Often, a submarine’s Executive Officer, in addition to being second-in-command, would, after a period of time and recommendation of his CO, be promoted to command his own submarine.  It was very important for these prospective officers that their submarines perform well with a minimum of disciplinary problems (because the XO was often in charge of crew discipline as well).  Sometimes, like when the Scorpion grounded at Midway, the Exec would share in any discipline that HQ handed out to the captain.  In the case of the  Scorpion, both her captain and her Exec were removed from command and returned to the States.

Having narrowly escaped being removed from the command, perhaps Adams was feeling less than confident in his assigned boat or CO.  Perhaps he started to believe in the new rumors of Flier’s jinx.  Perhaps their personalities would have eventually clashed, and this event just caused it to appear quickly. According to Clay Blair Jr.’s “Silent Victory” and Michael Sturma’s “USS Flier: Death and Survival on a WWII Submarine”, Adams was viewed by some to be a funny ladies man who wasn’t really willing to work.  They finally had an “irreconcilable dispute” in which Adams threatened to leave the Submarine Force for the Surface Fleet if necessary to leave the Flier and Crowley.

Whatever the reasons or the cause, in the end, Adams found a CO who was willing to take him on, and the Navy, more interested in having harmony on submarine crews than forcing people to work together who were unsuited, allowed Adams to transfer to the Albacore, a submarine undergoing routine overhaul in Mare Island at the same time.  Albacore’s recent XO, William Ralph DeLoach,  had been detached from Albacore and was likely to be given a new construction in the States.  (as an aside, though DeLoach served in the Navy until 1969, I cannot discover what submarine he was transferred to, though by 1953 he was apparently the commander of Submarine Squadron 10.)

The USS Albacore after her refit at Mare Island, May 1944

Adams and Albacore’s CO, Jim Blanchard, got on well together and Adams served on the Albacore for at least two patrols (the 9th and 10th).  During this time, the Albacore sank the Japanese Aircraft Carrier Taiho, a huge blow to the Japanese fleet.  Both Adams and Blanchard would have detached from Albacore before her fateful 11th patrol.  Adams would later command USS Rasher for her sixth patrol.

The Japanese Carrier Taiho, the first Japanese carrier to feature an armored deck and hurricane bow. The Albacore fired six torpedos at her, only one hitting her in the bow. While this did not sink her, it did cause the forward aricraft elevator to fill with a mix of seawater and diesel.

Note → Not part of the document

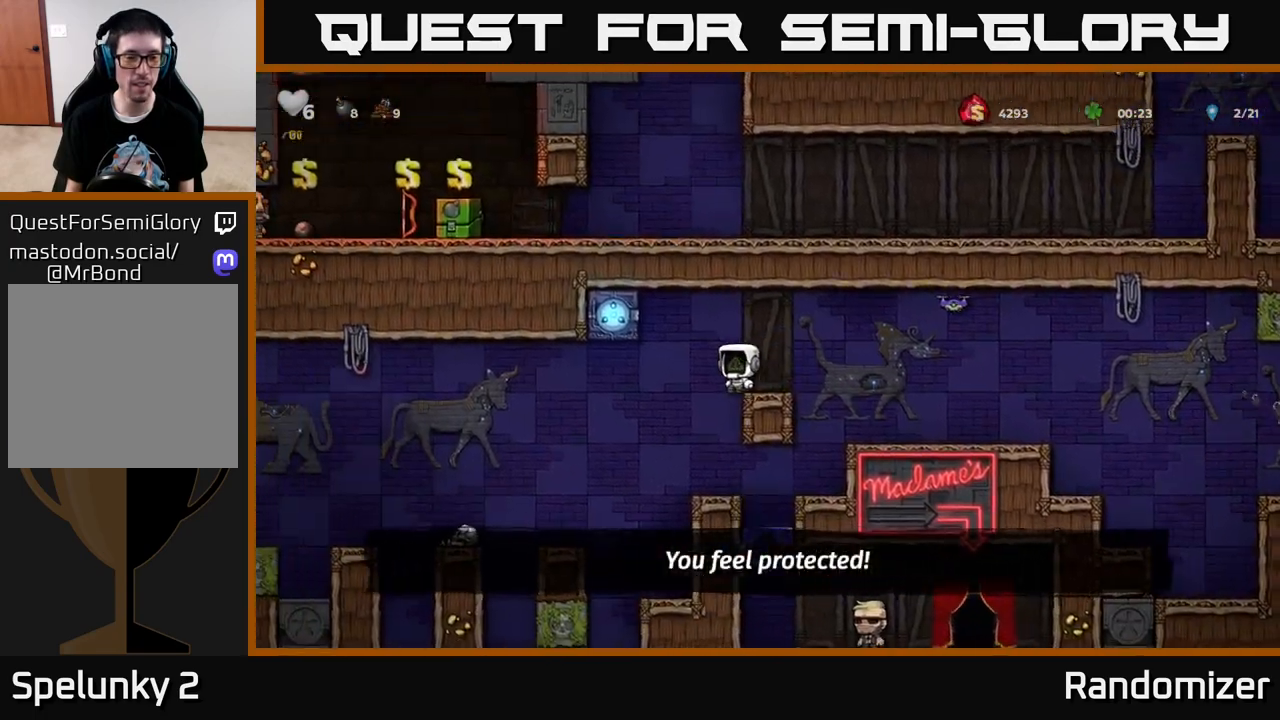
{"buttons": [], "left_stick": "center", "right_stick": "center", "events": [[17, "DPAD_LEFT", "down"], [100, "DPAD_LEFT", "up"]]}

Albacore left the area, thinking they had barely scratched the Taiho. Seven hours later, diesel fumes had filled the entire ship despite every effort to dissapate it, and she exploded. No one, not even the Japanese knew what happened until a POW revealed her fate to the Americans. By that time, the Albacore had already been lost.

With the Executive Officer’s position now open on the Flier, the search was on for a new Exec, and one was found inside the family.  James Liddell, Flier’s Engineering Officer during the Midway patrol, was now promoted to the Executive Officer’s position.  Liddell and Crowley ended up being well suited as Command Officers, and they would end up paired together not once, but twice, something that was nearly unheard of.

With the promotion, there was one officer’s position open on the Flier, and that would be filled on April 15.

One Response

  1. I know it was just an aside, but I believe commander DeLoach was reassigned as the commissioning Executive Officer of USS Chub and made one war patrol before being transferred.